▶ Your assignment
Pull out every line with the word "wrist" from the entries below.

[[ Exercise input, beginning ]]

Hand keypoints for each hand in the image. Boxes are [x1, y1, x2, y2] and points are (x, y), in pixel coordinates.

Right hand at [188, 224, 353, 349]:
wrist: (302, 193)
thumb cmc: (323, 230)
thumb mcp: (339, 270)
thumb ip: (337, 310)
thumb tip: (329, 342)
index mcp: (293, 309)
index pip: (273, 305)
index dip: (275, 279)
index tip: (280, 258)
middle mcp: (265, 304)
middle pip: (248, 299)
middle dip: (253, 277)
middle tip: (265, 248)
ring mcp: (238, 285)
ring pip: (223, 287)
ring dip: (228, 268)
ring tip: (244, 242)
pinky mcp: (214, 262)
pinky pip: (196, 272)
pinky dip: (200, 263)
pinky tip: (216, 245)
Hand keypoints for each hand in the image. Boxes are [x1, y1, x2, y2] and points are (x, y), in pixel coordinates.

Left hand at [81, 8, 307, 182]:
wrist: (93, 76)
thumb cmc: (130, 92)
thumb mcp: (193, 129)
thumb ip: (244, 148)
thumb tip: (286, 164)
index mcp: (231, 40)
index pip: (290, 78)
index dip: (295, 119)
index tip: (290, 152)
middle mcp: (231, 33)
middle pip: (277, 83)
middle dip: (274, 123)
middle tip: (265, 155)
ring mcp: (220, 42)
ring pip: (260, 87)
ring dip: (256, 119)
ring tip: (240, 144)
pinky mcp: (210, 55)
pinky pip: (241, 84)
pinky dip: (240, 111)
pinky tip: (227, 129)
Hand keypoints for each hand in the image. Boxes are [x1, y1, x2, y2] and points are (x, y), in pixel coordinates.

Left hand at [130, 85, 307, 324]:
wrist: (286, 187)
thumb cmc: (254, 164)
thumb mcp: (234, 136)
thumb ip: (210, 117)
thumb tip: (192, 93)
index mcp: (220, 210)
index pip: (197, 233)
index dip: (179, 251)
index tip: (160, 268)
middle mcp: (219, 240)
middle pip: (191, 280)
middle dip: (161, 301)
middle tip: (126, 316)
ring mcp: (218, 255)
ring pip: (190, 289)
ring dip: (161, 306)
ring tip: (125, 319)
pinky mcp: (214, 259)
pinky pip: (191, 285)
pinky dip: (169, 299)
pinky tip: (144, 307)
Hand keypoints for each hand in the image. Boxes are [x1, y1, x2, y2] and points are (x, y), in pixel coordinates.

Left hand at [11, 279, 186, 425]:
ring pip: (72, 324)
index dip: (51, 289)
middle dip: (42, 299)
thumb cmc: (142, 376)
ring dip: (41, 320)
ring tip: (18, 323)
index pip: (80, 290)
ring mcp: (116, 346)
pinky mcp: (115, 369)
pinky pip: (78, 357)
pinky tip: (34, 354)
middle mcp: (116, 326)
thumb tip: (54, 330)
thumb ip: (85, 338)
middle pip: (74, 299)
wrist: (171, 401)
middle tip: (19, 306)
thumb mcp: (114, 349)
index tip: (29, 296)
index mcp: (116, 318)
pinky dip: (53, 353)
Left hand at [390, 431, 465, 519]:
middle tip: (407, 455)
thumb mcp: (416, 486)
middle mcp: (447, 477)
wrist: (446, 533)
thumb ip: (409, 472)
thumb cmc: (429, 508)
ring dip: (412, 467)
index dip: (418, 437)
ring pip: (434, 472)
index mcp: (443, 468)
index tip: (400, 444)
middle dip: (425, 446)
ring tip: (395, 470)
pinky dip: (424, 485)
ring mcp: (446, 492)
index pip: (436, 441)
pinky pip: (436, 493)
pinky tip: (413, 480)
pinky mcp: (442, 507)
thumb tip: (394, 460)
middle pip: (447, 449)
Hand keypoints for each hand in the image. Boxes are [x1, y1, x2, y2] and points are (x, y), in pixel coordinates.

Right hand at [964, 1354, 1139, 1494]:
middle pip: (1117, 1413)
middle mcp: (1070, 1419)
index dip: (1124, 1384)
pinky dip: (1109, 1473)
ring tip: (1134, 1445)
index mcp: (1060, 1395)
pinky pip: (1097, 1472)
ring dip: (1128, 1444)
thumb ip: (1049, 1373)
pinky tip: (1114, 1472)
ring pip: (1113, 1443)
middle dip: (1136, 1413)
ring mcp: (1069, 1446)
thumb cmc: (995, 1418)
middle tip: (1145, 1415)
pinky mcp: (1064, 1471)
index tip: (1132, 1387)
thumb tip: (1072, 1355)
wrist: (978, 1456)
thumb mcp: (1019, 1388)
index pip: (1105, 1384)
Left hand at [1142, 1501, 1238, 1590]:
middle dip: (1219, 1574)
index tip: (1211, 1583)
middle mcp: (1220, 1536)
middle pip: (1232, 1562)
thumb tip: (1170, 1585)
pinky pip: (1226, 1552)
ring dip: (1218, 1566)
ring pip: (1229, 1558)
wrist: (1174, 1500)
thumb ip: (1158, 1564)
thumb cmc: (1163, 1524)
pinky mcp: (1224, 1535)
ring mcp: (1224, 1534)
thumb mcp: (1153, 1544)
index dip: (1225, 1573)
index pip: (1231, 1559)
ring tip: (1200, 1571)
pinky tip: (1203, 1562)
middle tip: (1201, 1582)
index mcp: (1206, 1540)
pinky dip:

[[ Exercise input, end ]]

▶ Solution for this problem
wrist: (302, 193)
wrist: (93, 76)
wrist: (286, 187)
wrist: (171, 401)
wrist: (446, 533)
wrist: (978, 1456)
wrist: (1174, 1500)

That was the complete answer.